• **Request**: Please rename "common name" to "vernacular name" everywhere in the data below, leaving every other part of each line unchanged.

• **Collection entries**:
┌──

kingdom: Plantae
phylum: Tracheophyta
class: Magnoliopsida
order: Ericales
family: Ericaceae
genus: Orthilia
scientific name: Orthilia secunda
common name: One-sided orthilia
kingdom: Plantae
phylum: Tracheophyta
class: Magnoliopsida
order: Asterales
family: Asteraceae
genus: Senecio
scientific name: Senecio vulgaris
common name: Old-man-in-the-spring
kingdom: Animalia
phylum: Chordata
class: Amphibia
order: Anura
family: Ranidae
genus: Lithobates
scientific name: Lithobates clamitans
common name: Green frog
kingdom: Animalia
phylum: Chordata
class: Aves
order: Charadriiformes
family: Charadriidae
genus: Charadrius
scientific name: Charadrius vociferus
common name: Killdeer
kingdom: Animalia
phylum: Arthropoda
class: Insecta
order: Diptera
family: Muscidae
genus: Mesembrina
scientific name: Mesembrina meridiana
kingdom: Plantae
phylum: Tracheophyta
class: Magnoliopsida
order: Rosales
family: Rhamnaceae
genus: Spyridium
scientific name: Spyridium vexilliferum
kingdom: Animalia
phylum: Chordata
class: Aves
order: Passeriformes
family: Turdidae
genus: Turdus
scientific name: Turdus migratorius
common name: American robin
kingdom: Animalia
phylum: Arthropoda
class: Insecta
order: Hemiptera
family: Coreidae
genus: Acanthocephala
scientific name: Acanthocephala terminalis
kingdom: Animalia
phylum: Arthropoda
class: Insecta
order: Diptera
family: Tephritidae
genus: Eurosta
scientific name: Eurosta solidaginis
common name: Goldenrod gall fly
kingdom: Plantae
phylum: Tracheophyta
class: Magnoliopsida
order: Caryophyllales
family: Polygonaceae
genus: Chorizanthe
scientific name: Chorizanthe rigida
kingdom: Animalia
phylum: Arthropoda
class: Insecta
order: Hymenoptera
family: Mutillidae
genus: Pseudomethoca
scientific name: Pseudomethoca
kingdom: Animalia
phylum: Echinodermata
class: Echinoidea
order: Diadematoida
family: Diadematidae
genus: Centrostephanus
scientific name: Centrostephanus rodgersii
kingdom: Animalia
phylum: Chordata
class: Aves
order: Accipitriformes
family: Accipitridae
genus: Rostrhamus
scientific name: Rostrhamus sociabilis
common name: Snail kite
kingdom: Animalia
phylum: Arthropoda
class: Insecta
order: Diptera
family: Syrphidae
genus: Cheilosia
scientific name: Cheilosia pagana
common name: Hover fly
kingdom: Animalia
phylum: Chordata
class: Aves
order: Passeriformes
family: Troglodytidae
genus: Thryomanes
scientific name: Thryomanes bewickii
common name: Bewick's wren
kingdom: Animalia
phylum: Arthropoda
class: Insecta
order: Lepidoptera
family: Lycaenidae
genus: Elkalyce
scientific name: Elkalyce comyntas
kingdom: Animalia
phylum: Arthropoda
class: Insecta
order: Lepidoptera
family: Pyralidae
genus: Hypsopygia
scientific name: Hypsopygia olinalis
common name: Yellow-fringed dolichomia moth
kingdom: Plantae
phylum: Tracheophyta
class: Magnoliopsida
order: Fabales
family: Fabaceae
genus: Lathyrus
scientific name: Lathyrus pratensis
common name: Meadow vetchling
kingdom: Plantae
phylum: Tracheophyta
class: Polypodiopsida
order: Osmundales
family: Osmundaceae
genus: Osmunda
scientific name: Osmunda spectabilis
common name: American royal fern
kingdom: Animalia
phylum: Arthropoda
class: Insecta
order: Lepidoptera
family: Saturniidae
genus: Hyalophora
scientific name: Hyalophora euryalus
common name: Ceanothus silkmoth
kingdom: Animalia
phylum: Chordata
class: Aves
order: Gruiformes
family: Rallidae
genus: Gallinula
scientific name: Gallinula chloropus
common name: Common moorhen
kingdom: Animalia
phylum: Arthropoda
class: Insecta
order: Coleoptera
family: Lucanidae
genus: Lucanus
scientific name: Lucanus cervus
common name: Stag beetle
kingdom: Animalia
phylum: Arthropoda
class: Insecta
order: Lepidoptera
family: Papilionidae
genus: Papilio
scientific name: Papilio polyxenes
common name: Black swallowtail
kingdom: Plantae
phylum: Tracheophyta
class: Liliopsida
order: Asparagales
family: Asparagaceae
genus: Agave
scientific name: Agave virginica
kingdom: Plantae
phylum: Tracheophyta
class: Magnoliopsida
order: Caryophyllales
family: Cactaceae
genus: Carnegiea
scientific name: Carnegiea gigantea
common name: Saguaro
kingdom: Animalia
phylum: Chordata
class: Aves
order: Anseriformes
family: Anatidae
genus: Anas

└──

• **The completed task**:
kingdom: Plantae
phylum: Tracheophyta
class: Magnoliopsida
order: Ericales
family: Ericaceae
genus: Orthilia
scientific name: Orthilia secunda
vernacular name: One-sided orthilia
kingdom: Plantae
phylum: Tracheophyta
class: Magnoliopsida
order: Asterales
family: Asteraceae
genus: Senecio
scientific name: Senecio vulgaris
vernacular name: Old-man-in-the-spring
kingdom: Animalia
phylum: Chordata
class: Amphibia
order: Anura
family: Ranidae
genus: Lithobates
scientific name: Lithobates clamitans
vernacular name: Green frog
kingdom: Animalia
phylum: Chordata
class: Aves
order: Charadriiformes
family: Charadriidae
genus: Charadrius
scientific name: Charadrius vociferus
vernacular name: Killdeer
kingdom: Animalia
phylum: Arthropoda
class: Insecta
order: Diptera
family: Muscidae
genus: Mesembrina
scientific name: Mesembrina meridiana
kingdom: Plantae
phylum: Tracheophyta
class: Magnoliopsida
order: Rosales
family: Rhamnaceae
genus: Spyridium
scientific name: Spyridium vexilliferum
kingdom: Animalia
phylum: Chordata
class: Aves
order: Passeriformes
family: Turdidae
genus: Turdus
scientific name: Turdus migratorius
vernacular name: American robin
kingdom: Animalia
phylum: Arthropoda
class: Insecta
order: Hemiptera
family: Coreidae
genus: Acanthocephala
scientific name: Acanthocephala terminalis
kingdom: Animalia
phylum: Arthropoda
class: Insecta
order: Diptera
family: Tephritidae
genus: Eurosta
scientific name: Eurosta solidaginis
vernacular name: Goldenrod gall fly
kingdom: Plantae
phylum: Tracheophyta
class: Magnoliopsida
order: Caryophyllales
family: Polygonaceae
genus: Chorizanthe
scientific name: Chorizanthe rigida
kingdom: Animalia
phylum: Arthropoda
class: Insecta
order: Hymenoptera
family: Mutillidae
genus: Pseudomethoca
scientific name: Pseudomethoca
kingdom: Animalia
phylum: Echinodermata
class: Echinoidea
order: Diadematoida
family: Diadematidae
genus: Centrostephanus
scientific name: Centrostephanus rodgersii
kingdom: Animalia
phylum: Chordata
class: Aves
order: Accipitriformes
family: Accipitridae
genus: Rostrhamus
scientific name: Rostrhamus sociabilis
vernacular name: Snail kite
kingdom: Animalia
phylum: Arthropoda
class: Insecta
order: Diptera
family: Syrphidae
genus: Cheilosia
scientific name: Cheilosia pagana
vernacular name: Hover fly
kingdom: Animalia
phylum: Chordata
class: Aves
order: Passeriformes
family: Troglodytidae
genus: Thryomanes
scientific name: Thryomanes bewickii
vernacular name: Bewick's wren
kingdom: Animalia
phylum: Arthropoda
class: Insecta
order: Lepidoptera
family: Lycaenidae
genus: Elkalyce
scientific name: Elkalyce comyntas
kingdom: Animalia
phylum: Arthropoda
class: Insecta
order: Lepidoptera
family: Pyralidae
genus: Hypsopygia
scientific name: Hypsopygia olinalis
vernacular name: Yellow-fringed dolichomia moth
kingdom: Plantae
phylum: Tracheophyta
class: Magnoliopsida
order: Fabales
family: Fabaceae
genus: Lathyrus
scientific name: Lathyrus pratensis
vernacular name: Meadow vetchling
kingdom: Plantae
phylum: Tracheophyta
class: Polypodiopsida
order: Osmundales
family: Osmundaceae
genus: Osmunda
scientific name: Osmunda spectabilis
vernacular name: American royal fern
kingdom: Animalia
phylum: Arthropoda
class: Insecta
order: Lepidoptera
family: Saturniidae
genus: Hyalophora
scientific name: Hyalophora euryalus
vernacular name: Ceanothus silkmoth
kingdom: Animalia
phylum: Chordata
class: Aves
order: Gruiformes
family: Rallidae
genus: Gallinula
scientific name: Gallinula chloropus
vernacular name: Common moorhen
kingdom: Animalia
phylum: Arthropoda
class: Insecta
order: Coleoptera
family: Lucanidae
genus: Lucanus
scientific name: Lucanus cervus
vernacular name: Stag beetle
kingdom: Animalia
phylum: Arthropoda
class: Insecta
order: Lepidoptera
family: Papilionidae
genus: Papilio
scientific name: Papilio polyxenes
vernacular name: Black swallowtail
kingdom: Plantae
phylum: Tracheophyta
class: Liliopsida
order: Asparagales
family: Asparagaceae
genus: Agave
scientific name: Agave virginica
kingdom: Plantae
phylum: Tracheophyta
class: Magnoliopsida
order: Caryophyllales
family: Cactaceae
genus: Carnegiea
scientific name: Carnegiea gigantea
vernacular name: Saguaro
kingdom: Animalia
phylum: Chordata
class: Aves
order: Anseriformes
family: Anatidae
genus: Anas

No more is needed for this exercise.